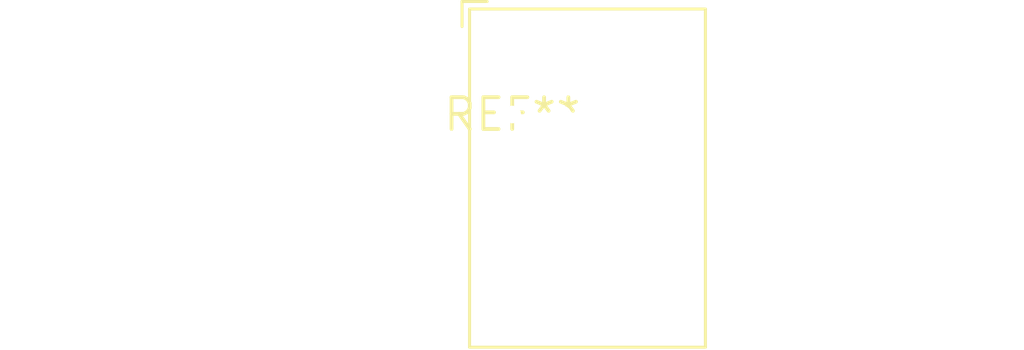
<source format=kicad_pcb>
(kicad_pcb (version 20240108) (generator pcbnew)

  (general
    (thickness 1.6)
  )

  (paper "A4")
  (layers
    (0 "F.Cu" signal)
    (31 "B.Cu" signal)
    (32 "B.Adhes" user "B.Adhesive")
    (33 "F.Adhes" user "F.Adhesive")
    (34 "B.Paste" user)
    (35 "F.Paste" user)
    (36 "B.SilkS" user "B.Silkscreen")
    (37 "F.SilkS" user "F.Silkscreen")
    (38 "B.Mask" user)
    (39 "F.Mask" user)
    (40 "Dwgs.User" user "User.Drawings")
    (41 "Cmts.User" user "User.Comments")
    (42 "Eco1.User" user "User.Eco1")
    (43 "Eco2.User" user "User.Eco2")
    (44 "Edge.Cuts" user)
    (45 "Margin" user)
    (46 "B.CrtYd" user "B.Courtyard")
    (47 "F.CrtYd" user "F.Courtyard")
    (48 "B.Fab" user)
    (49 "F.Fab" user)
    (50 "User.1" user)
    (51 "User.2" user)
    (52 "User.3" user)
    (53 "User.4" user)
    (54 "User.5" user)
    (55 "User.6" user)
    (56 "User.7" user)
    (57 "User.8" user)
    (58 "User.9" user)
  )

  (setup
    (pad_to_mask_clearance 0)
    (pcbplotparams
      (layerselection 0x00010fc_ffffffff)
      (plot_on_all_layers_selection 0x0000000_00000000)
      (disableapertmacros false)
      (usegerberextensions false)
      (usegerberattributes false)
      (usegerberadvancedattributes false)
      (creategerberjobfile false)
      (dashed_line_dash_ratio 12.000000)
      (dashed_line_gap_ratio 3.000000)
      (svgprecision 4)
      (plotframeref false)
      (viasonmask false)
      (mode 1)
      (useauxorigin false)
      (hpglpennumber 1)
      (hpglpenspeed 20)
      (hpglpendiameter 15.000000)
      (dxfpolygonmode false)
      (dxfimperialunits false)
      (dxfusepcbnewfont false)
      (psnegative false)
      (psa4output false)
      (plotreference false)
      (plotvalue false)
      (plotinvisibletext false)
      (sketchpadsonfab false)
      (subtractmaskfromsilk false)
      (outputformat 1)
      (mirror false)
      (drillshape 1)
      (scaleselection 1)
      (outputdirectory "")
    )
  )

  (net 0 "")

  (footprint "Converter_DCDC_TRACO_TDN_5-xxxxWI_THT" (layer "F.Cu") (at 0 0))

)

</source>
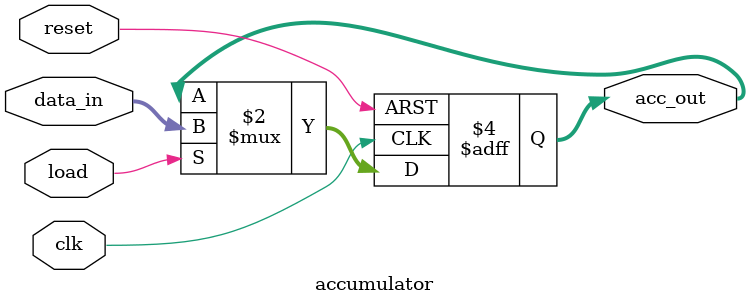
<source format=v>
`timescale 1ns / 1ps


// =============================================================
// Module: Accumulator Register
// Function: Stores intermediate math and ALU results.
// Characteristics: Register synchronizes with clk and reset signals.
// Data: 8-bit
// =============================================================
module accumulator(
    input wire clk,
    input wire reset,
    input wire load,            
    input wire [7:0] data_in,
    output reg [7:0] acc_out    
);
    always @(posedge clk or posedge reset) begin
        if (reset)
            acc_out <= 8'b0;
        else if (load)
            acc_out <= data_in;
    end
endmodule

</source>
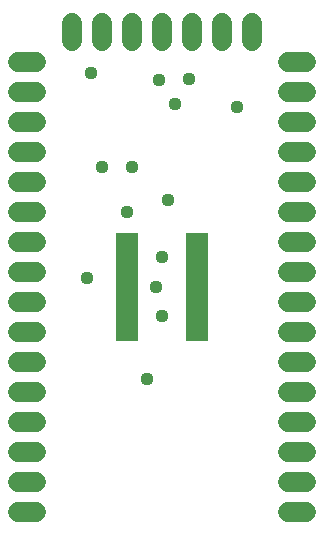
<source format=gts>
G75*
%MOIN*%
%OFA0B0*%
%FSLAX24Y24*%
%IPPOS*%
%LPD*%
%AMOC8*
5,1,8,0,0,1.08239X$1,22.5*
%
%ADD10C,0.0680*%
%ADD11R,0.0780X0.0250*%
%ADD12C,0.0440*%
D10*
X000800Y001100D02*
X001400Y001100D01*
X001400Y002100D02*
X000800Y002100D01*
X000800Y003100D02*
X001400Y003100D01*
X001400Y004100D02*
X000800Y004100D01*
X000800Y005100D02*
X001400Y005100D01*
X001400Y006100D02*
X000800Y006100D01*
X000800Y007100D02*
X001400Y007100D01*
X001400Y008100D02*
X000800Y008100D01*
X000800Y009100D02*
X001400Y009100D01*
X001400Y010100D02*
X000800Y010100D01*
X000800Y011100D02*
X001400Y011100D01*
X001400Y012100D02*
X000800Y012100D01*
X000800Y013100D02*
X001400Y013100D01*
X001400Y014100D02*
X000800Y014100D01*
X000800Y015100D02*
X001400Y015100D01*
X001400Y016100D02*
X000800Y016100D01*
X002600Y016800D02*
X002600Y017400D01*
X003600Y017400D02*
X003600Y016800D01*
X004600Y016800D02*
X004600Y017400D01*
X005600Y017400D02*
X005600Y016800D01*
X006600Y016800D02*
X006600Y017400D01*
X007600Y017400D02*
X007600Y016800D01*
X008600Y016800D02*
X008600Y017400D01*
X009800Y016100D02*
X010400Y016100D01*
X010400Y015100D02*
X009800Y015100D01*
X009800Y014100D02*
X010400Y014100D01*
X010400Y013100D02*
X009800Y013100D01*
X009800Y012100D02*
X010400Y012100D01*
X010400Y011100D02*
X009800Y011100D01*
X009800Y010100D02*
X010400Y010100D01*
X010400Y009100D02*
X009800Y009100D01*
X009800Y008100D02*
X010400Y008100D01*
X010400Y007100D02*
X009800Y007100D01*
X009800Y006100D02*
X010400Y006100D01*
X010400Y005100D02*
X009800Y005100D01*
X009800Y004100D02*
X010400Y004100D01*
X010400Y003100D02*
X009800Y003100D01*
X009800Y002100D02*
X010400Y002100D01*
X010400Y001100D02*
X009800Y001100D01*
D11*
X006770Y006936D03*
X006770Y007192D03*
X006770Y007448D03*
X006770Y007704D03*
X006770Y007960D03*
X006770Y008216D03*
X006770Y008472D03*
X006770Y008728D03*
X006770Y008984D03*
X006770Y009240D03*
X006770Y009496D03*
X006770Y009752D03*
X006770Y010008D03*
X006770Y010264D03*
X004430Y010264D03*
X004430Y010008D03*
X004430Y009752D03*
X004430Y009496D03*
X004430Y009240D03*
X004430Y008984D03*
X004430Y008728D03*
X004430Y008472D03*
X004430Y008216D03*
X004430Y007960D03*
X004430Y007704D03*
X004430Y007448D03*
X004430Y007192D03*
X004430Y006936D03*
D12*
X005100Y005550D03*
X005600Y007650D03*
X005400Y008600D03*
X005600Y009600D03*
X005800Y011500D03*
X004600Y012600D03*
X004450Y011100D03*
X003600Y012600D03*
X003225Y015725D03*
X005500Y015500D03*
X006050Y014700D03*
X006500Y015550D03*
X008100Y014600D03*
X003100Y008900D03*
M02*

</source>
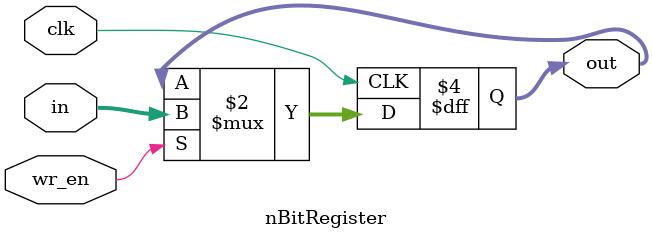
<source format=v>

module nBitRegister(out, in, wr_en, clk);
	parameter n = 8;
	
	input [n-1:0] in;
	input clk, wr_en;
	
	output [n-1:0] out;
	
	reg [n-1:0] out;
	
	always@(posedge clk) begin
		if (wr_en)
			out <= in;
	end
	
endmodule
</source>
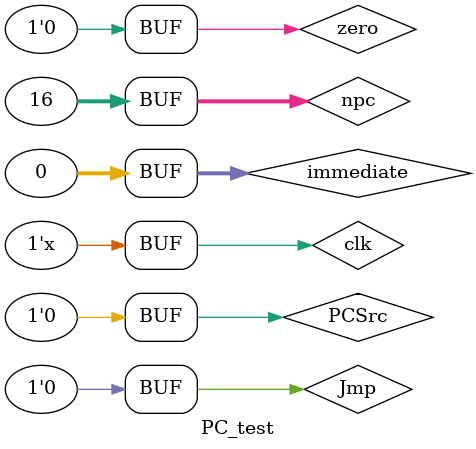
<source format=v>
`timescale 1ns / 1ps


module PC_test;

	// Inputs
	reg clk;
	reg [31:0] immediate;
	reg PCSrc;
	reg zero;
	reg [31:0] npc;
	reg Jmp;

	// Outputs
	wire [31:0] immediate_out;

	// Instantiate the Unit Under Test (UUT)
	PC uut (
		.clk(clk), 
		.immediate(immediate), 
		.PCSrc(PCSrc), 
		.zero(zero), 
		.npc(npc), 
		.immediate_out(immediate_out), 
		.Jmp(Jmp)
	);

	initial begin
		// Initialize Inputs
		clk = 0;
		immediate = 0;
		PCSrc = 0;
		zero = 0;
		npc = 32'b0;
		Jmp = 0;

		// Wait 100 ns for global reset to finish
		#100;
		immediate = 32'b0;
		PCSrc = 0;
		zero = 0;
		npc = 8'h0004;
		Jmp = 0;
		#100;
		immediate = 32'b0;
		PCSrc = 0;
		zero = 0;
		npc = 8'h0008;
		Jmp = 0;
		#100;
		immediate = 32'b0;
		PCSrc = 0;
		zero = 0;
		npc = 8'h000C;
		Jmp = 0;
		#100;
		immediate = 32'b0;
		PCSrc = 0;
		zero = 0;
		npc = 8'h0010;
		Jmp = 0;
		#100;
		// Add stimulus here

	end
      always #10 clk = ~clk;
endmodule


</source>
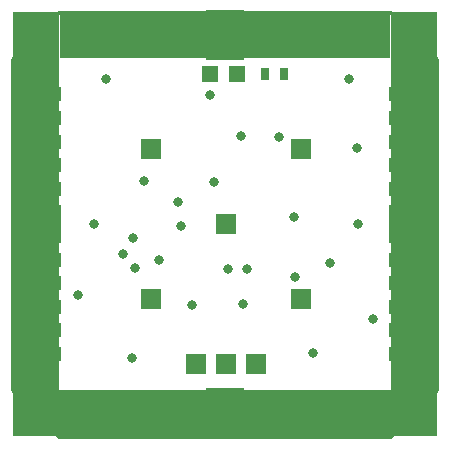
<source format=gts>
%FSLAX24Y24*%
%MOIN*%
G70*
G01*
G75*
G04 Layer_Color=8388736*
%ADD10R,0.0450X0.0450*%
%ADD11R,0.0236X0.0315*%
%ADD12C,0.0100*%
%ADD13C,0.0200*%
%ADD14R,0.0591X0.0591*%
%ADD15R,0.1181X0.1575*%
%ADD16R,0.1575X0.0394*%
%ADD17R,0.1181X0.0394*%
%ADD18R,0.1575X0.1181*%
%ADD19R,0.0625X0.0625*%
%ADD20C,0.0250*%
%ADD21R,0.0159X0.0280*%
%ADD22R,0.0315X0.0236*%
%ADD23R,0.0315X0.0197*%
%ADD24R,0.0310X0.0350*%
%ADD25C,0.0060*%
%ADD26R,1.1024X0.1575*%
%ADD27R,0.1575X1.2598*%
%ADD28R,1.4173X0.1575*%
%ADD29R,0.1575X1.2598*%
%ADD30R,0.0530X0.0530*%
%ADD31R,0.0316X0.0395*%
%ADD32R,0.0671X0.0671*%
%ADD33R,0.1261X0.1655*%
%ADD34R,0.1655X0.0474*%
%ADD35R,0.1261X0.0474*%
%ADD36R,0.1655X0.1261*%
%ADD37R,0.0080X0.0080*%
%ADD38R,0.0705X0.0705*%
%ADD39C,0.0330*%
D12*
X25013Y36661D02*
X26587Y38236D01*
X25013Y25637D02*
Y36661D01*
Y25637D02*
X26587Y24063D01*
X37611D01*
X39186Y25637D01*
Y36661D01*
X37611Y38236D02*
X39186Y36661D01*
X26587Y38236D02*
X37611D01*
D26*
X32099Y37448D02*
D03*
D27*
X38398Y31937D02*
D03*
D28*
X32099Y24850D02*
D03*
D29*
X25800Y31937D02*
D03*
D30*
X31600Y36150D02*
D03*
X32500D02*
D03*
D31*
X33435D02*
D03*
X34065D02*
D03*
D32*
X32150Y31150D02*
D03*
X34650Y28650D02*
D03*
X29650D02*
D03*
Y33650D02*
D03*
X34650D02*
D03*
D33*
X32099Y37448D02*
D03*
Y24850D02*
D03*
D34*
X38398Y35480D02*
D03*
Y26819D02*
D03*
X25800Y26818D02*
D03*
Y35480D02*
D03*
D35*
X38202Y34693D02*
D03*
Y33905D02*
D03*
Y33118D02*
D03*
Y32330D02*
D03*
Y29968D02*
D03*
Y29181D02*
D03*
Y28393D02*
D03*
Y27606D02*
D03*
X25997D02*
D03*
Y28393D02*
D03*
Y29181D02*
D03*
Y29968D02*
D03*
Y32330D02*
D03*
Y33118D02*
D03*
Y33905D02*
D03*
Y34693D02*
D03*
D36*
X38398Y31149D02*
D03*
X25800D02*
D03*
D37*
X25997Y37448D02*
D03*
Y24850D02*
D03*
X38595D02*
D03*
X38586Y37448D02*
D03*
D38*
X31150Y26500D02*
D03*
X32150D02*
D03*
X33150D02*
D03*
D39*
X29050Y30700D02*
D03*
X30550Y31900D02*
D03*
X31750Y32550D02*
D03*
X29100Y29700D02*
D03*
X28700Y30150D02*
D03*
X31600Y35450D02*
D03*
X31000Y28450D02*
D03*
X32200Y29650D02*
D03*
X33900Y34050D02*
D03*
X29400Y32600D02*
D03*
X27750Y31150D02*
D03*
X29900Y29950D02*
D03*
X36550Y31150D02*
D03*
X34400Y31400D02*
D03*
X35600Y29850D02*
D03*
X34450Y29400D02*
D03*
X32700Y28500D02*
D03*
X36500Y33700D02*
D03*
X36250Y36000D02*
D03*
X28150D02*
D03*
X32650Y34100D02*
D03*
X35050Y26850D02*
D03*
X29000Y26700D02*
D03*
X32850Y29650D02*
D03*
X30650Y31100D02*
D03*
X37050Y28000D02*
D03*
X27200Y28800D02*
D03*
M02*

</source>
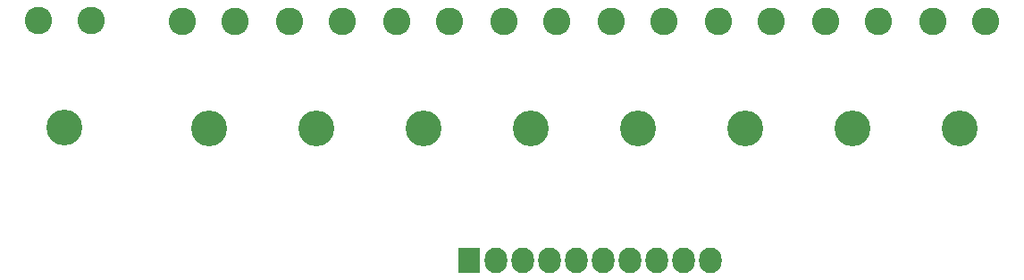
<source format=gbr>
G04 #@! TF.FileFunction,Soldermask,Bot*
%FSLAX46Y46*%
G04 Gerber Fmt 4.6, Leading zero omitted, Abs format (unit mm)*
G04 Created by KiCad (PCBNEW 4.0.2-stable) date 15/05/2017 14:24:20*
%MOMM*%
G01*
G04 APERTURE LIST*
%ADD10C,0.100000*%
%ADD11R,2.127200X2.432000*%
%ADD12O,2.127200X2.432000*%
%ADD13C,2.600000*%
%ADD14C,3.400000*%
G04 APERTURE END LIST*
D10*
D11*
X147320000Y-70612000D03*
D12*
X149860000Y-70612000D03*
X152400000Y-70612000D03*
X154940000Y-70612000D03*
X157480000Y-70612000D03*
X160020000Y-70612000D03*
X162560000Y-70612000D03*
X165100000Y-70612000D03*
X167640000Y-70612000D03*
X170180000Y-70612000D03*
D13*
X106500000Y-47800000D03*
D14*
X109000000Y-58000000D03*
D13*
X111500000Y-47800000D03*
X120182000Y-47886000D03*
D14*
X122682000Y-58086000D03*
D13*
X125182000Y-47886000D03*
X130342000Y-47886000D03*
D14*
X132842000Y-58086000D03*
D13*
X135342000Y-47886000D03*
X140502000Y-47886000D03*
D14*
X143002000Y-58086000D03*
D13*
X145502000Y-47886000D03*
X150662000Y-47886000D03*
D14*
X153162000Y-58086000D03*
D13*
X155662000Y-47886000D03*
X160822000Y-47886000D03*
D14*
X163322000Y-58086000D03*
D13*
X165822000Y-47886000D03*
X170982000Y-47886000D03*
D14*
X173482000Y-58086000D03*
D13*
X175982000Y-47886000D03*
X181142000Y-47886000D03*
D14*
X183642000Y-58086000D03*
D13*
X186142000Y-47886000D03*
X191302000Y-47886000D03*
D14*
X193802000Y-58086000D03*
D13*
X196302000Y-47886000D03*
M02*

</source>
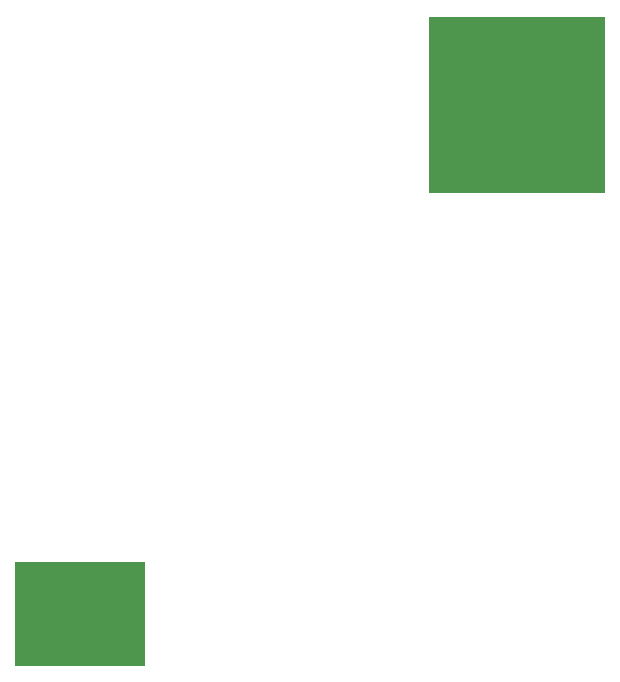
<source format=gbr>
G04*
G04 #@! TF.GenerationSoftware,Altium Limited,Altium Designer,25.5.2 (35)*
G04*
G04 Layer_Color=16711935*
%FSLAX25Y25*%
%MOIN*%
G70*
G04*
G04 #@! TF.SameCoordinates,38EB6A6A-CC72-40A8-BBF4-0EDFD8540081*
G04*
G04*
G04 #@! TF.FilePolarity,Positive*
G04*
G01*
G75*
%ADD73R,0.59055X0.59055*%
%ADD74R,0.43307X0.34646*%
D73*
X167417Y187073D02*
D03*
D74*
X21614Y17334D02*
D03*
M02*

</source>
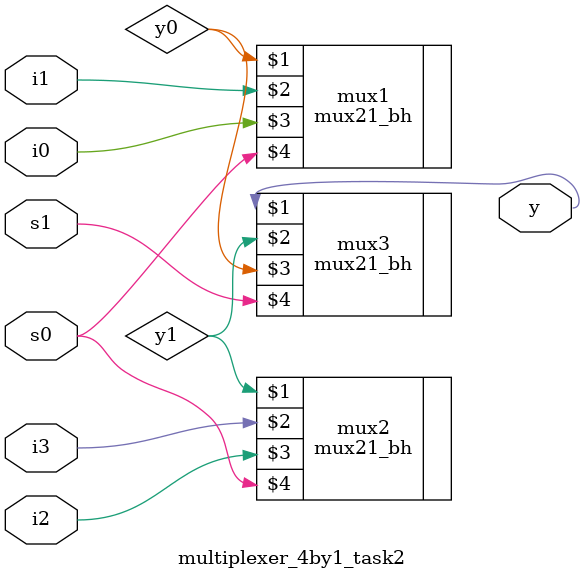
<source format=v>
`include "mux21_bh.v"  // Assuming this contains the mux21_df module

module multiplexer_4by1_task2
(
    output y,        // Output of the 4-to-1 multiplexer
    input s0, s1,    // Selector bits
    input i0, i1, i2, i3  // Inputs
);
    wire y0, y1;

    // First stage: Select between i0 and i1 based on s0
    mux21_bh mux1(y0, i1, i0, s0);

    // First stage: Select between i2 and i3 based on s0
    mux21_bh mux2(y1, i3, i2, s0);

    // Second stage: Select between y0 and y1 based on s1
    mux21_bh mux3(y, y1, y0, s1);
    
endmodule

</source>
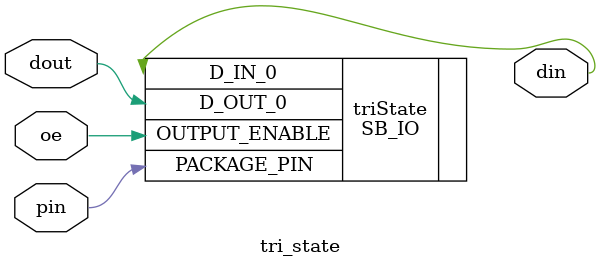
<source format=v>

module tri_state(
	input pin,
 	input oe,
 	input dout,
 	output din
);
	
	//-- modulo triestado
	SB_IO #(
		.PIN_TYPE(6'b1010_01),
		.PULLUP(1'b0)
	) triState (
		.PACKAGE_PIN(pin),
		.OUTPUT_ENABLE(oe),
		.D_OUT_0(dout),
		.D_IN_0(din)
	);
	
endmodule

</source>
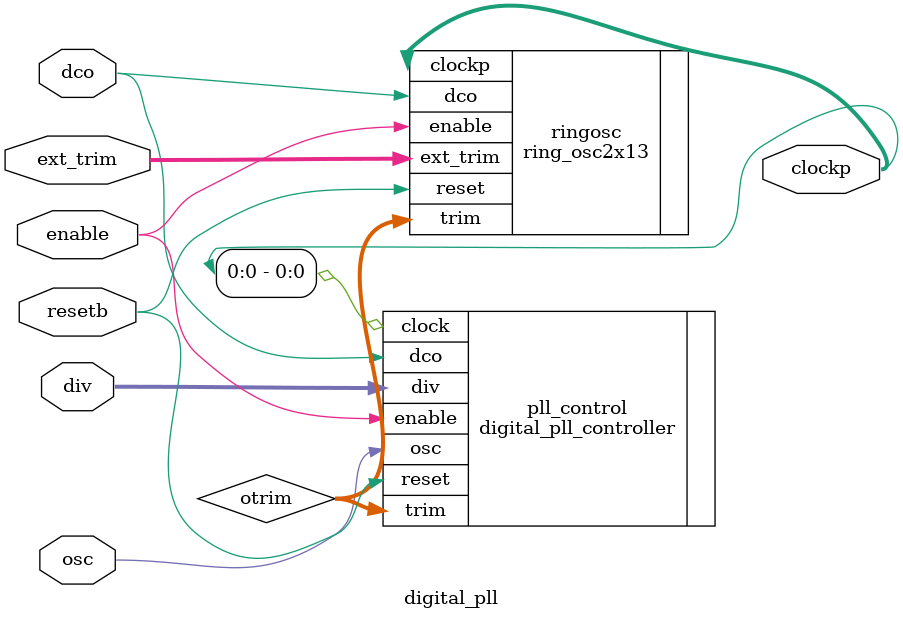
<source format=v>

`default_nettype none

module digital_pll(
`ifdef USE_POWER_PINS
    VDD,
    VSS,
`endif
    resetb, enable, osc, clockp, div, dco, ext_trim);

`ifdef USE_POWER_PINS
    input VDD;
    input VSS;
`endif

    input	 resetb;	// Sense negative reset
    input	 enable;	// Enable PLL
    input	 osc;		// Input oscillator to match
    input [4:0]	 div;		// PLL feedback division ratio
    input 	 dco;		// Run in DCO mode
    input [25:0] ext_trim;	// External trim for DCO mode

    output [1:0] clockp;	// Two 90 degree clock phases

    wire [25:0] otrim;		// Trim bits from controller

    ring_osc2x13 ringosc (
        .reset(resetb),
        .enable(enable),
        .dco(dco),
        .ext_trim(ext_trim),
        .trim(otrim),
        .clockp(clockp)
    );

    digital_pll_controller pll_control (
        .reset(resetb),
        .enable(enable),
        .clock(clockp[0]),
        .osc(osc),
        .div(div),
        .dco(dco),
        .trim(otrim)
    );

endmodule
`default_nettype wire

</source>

# [Exercise details]
Out of the records above, please copy exactly the lines from the line with "X31000Y28450D02*" up to and including the line with "X152400000Y-70612000D03*", minus the pictures.

# [Solution to the problem]
X31000Y28450D02*
D03*
X32200Y29650D02*
D03*
X33900Y34050D02*
D03*
X29400Y32600D02*
D03*
X27750Y31150D02*
D03*
X29900Y29950D02*
D03*
X36550Y31150D02*
D03*
X34400Y31400D02*
D03*
X35600Y29850D02*
D03*
X34450Y29400D02*
D03*
X32700Y28500D02*
D03*
X36500Y33700D02*
D03*
X36250Y36000D02*
D03*
X28150D02*
D03*
X32650Y34100D02*
D03*
X35050Y26850D02*
D03*
X29000Y26700D02*
D03*
X32850Y29650D02*
D03*
X30650Y31100D02*
D03*
X37050Y28000D02*
D03*
X27200Y28800D02*
D03*
M02*

</source>
<source format=gbr>
G04 #@! TF.FileFunction,Soldermask,Bot*
%FSLAX46Y46*%
G04 Gerber Fmt 4.6, Leading zero omitted, Abs format (unit mm)*
G04 Created by KiCad (PCBNEW 4.0.2-stable) date 15/05/2017 14:24:20*
%MOMM*%
G01*
G04 APERTURE LIST*
%ADD10C,0.100000*%
%ADD11R,2.127200X2.432000*%
%ADD12O,2.127200X2.432000*%
%ADD13C,2.600000*%
%ADD14C,3.400000*%
G04 APERTURE END LIST*
D10*
D11*
X147320000Y-70612000D03*
D12*
X149860000Y-70612000D03*
X152400000Y-70612000D03*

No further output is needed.